I have a CSV file that may have invalid UTF-8 encodings on some rows. The file is sometimes hundreds of thousands of rows long, so I want to just skip the rows with invalid characters (noting that) to get the 99.9% of the rows that are valid (for this application, it's not essential that every row in the input get into the database).
My Python code looks like this:
# Iterate through the CSV file
with open(fileName, "rt", encoding="utf8") as csvFile:
try:
reader = csv.DictReader(csvFile)
for csvDataRow in reader:
try:
log.debug('Row '+str(lineNo))
#
# .. row handling code here ..
#
except Exception as e:
log.error('Exception at the for loop level\n'+str(e))
except Exception as e:
log.error('Exception at the reader level\n'+str(e))
What I would expect is that the invalid data would trigger the exception at the for loop level, so I could catch just UnicodeEncodingError there and skip the line, then continue the loop.
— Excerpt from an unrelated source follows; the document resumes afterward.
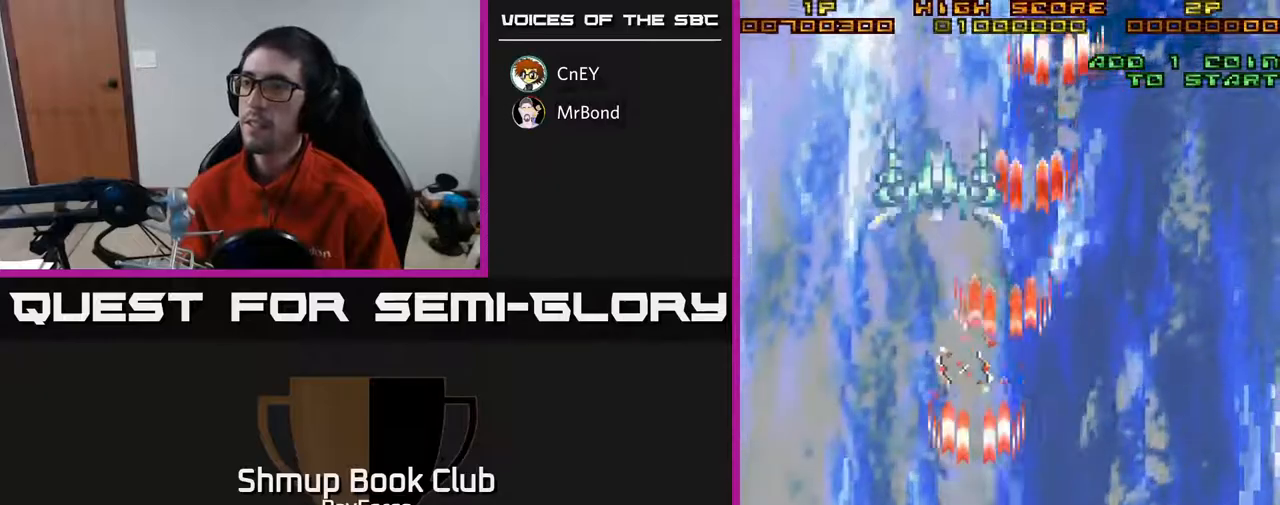
{"buttons": ["A", "DPAD_DOWN"], "right_stick": "center", "events": [[233, "DPAD_UP", "up"], [267, "DPAD_RIGHT", "down"], [300, "DPAD_DOWN", "down"], [350, "DPAD_RIGHT", "up"]]}
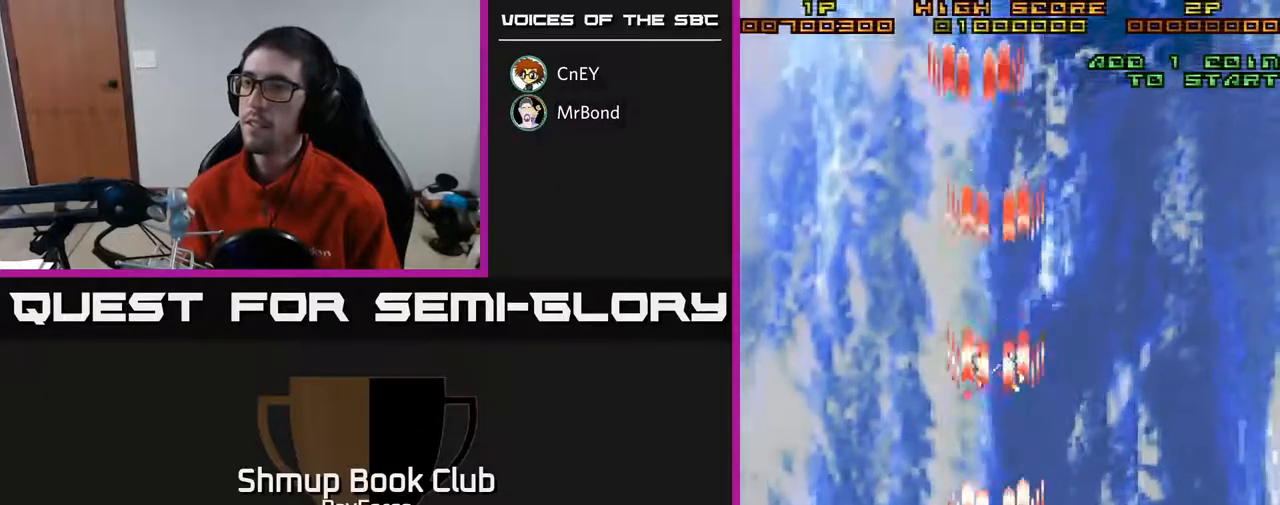
{"buttons": ["A", "DPAD_UP", "DPAD_LEFT"], "right_stick": "center", "events": [[217, "DPAD_RIGHT", "down"], [250, "DPAD_DOWN", "up"], [317, "DPAD_RIGHT", "up"], [333, "DPAD_UP", "down"], [367, "DPAD_LEFT", "down"]]}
The problem is that the exception doesn't trigger there - it hits the except clause at the reader level - i.e. outside the loop context. So I can no longer do continue on the for loop iterating over the rows.
The net result is that if I hit a single invalid row at line 674,398 in the CSV file that has a total of 2,966,480 rows the exception causes the rows after row 674,398 to be skipped. In this case, it turns out that line in the input has an invalid continuation character that breaks the UTF-8 parser.